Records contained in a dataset
>>
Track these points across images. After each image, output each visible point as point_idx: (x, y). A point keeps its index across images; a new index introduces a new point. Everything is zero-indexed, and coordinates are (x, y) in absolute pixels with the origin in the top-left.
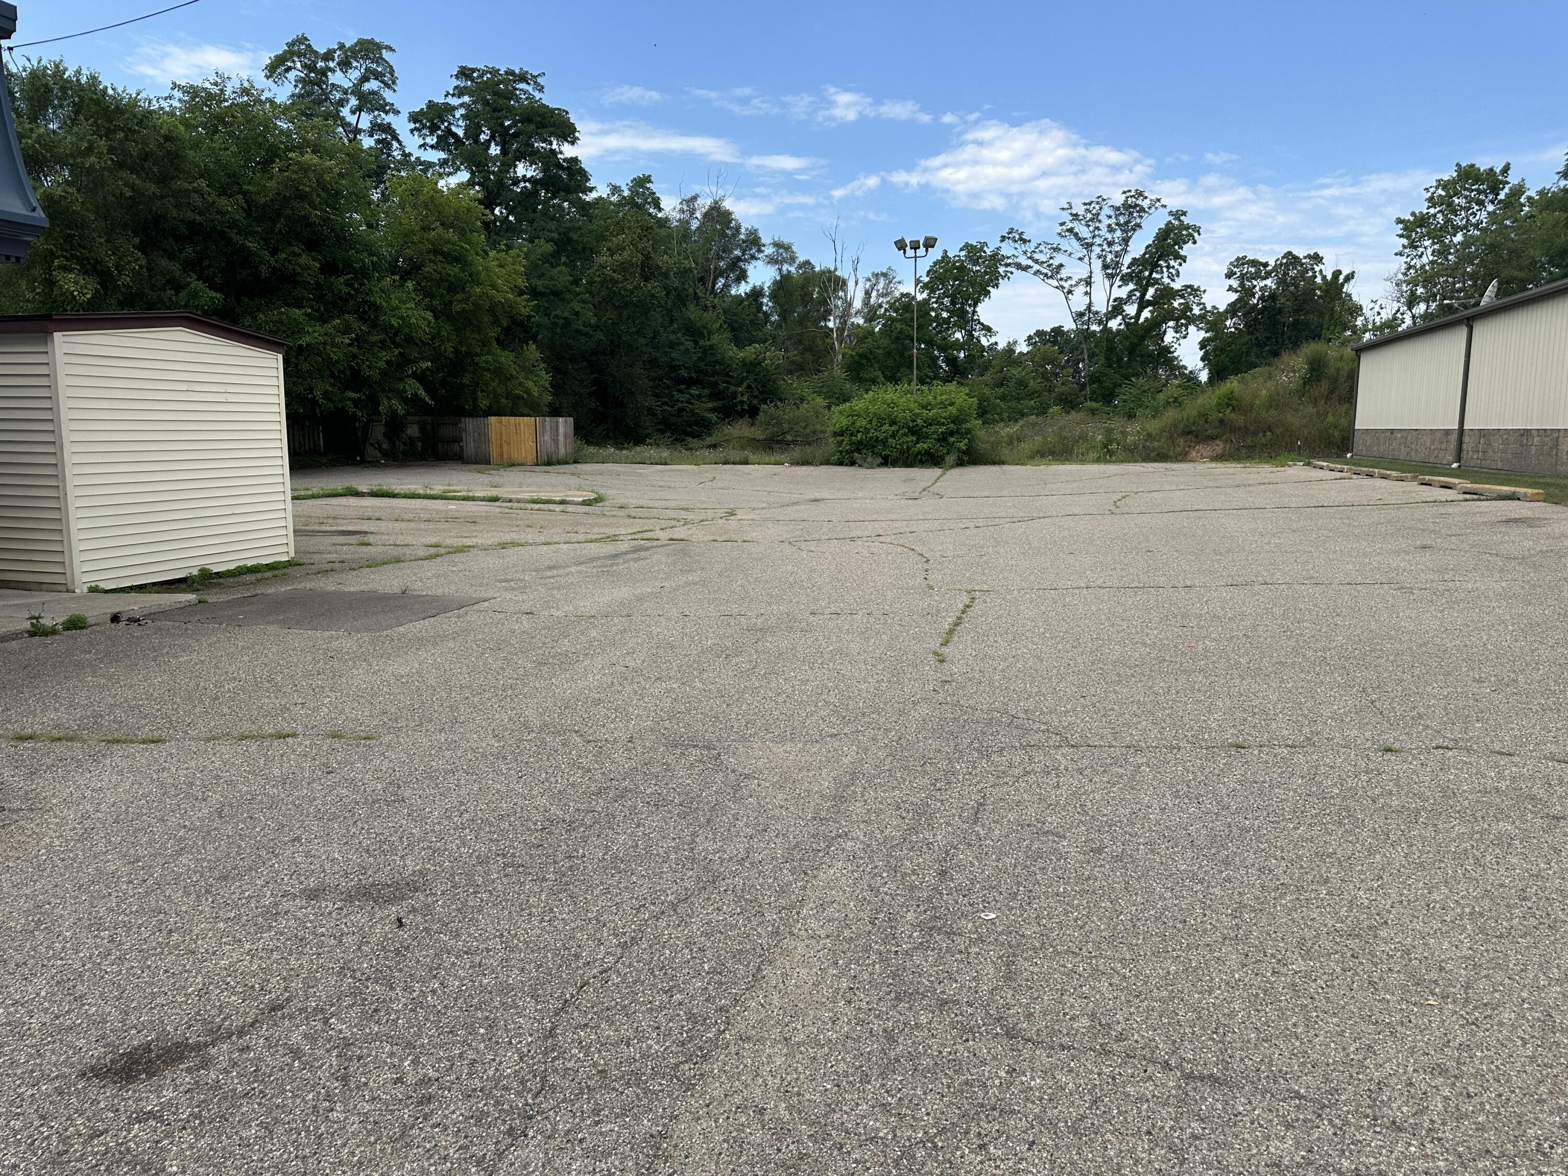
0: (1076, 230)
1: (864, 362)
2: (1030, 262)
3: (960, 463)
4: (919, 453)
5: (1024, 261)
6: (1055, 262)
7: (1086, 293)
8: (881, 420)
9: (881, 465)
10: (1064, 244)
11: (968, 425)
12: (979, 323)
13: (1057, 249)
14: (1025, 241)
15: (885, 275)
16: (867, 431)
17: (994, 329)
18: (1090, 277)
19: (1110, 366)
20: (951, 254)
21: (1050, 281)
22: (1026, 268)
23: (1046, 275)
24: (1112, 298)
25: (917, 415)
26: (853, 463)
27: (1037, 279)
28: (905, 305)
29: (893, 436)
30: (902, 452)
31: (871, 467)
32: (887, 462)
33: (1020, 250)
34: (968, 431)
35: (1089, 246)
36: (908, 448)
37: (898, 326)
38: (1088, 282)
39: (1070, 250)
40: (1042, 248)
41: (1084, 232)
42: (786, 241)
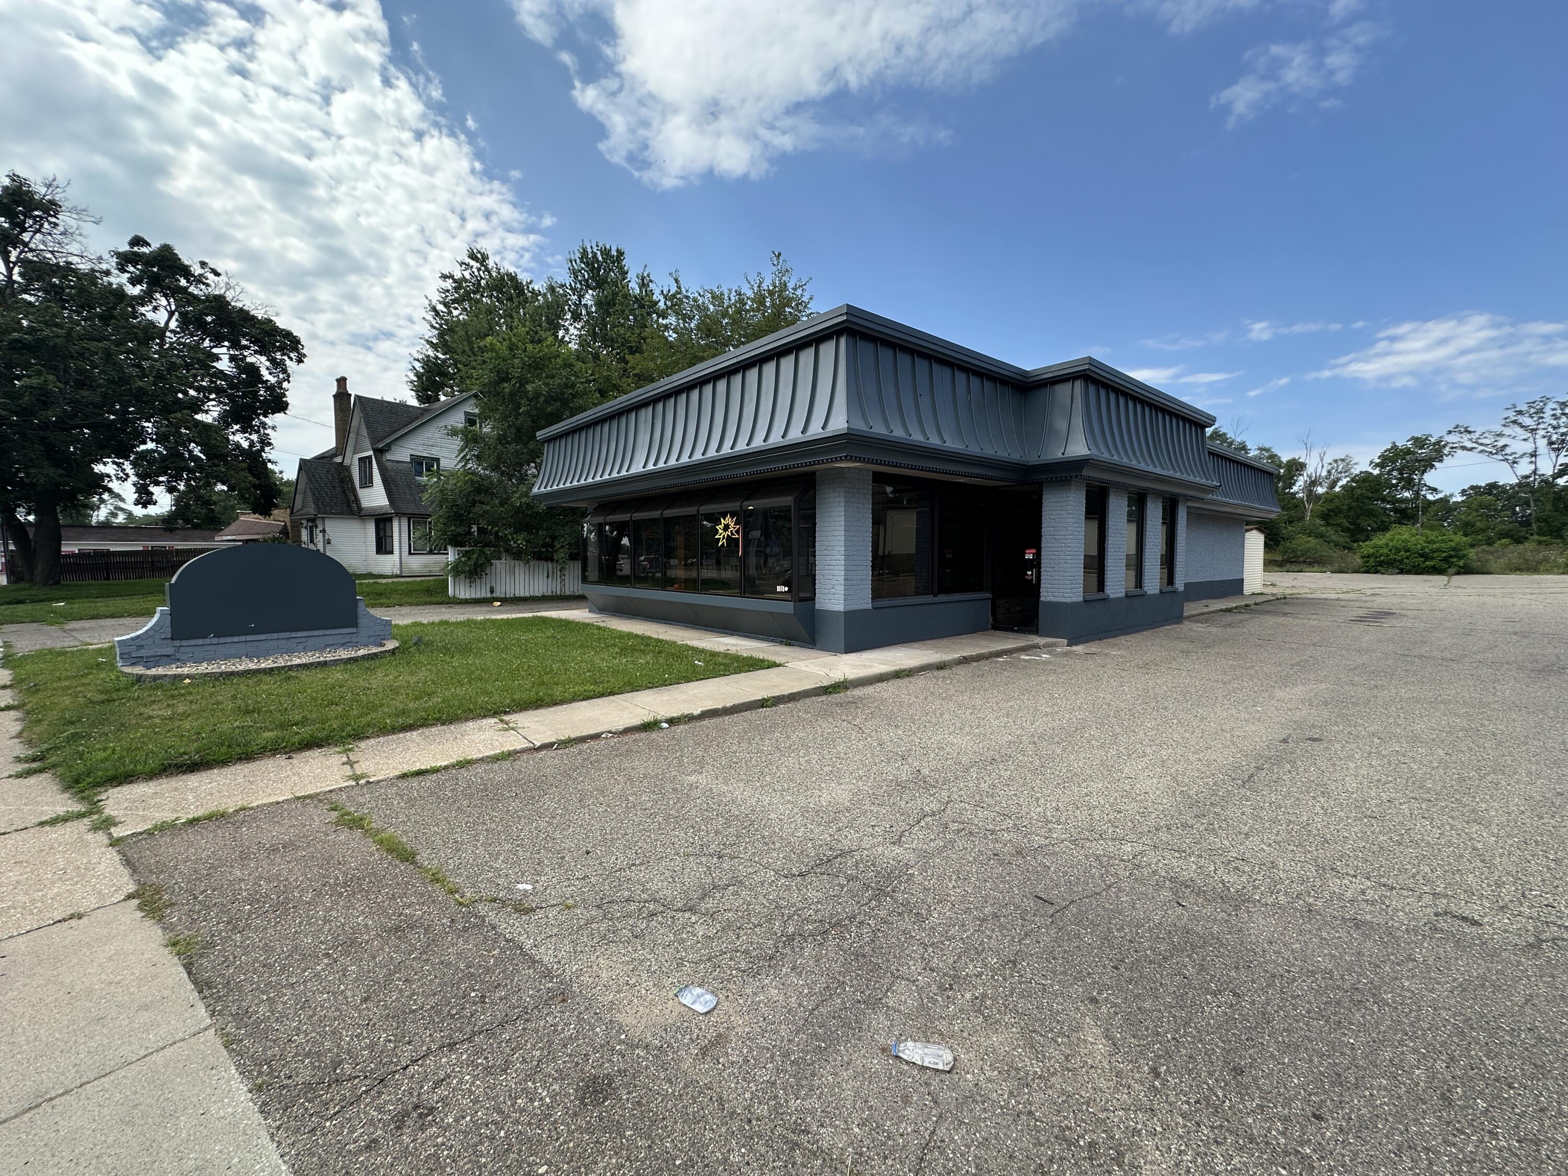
0: (1520, 421)
1: (1332, 514)
2: (1475, 445)
3: (1458, 573)
4: (1427, 567)
5: (1469, 445)
6: (1500, 444)
7: (1531, 462)
8: (1398, 550)
9: (1398, 574)
10: (1507, 431)
11: (1464, 552)
12: (1425, 485)
13: (1501, 435)
14: (1470, 432)
15: (1343, 460)
16: (1388, 555)
17: (1439, 489)
18: (1535, 451)
19: (1557, 510)
20: (1399, 444)
21: (1495, 456)
22: (1471, 449)
23: (1491, 453)
24: (1559, 463)
25: (1425, 547)
26: (1376, 572)
27: (1483, 457)
28: (1365, 478)
29: (1407, 558)
30: (1414, 567)
31: (1392, 574)
32: (1402, 572)
33: (1465, 438)
34: (1464, 556)
35: (1533, 431)
36: (1419, 565)
37: (1359, 491)
38: (1534, 455)
39: (1514, 435)
40: (1486, 435)
41: (1527, 421)
42: (1267, 446)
<<
# WHAT THE TASK REQUIRES
All that belongs in your answer is the stretch of entries above from the line with "8: (881, 420)" through the line with "41: (1084, 232)", printed exactly.

# YOUR RESPONSE
8: (881, 420)
9: (881, 465)
10: (1064, 244)
11: (968, 425)
12: (979, 323)
13: (1057, 249)
14: (1025, 241)
15: (885, 275)
16: (867, 431)
17: (994, 329)
18: (1090, 277)
19: (1110, 366)
20: (951, 254)
21: (1050, 281)
22: (1026, 268)
23: (1046, 275)
24: (1112, 298)
25: (917, 415)
26: (853, 463)
27: (1037, 279)
28: (905, 305)
29: (893, 436)
30: (902, 452)
31: (871, 467)
32: (887, 462)
33: (1020, 250)
34: (968, 431)
35: (1089, 246)
36: (908, 448)
37: (898, 326)
38: (1088, 282)
39: (1070, 250)
40: (1042, 248)
41: (1084, 232)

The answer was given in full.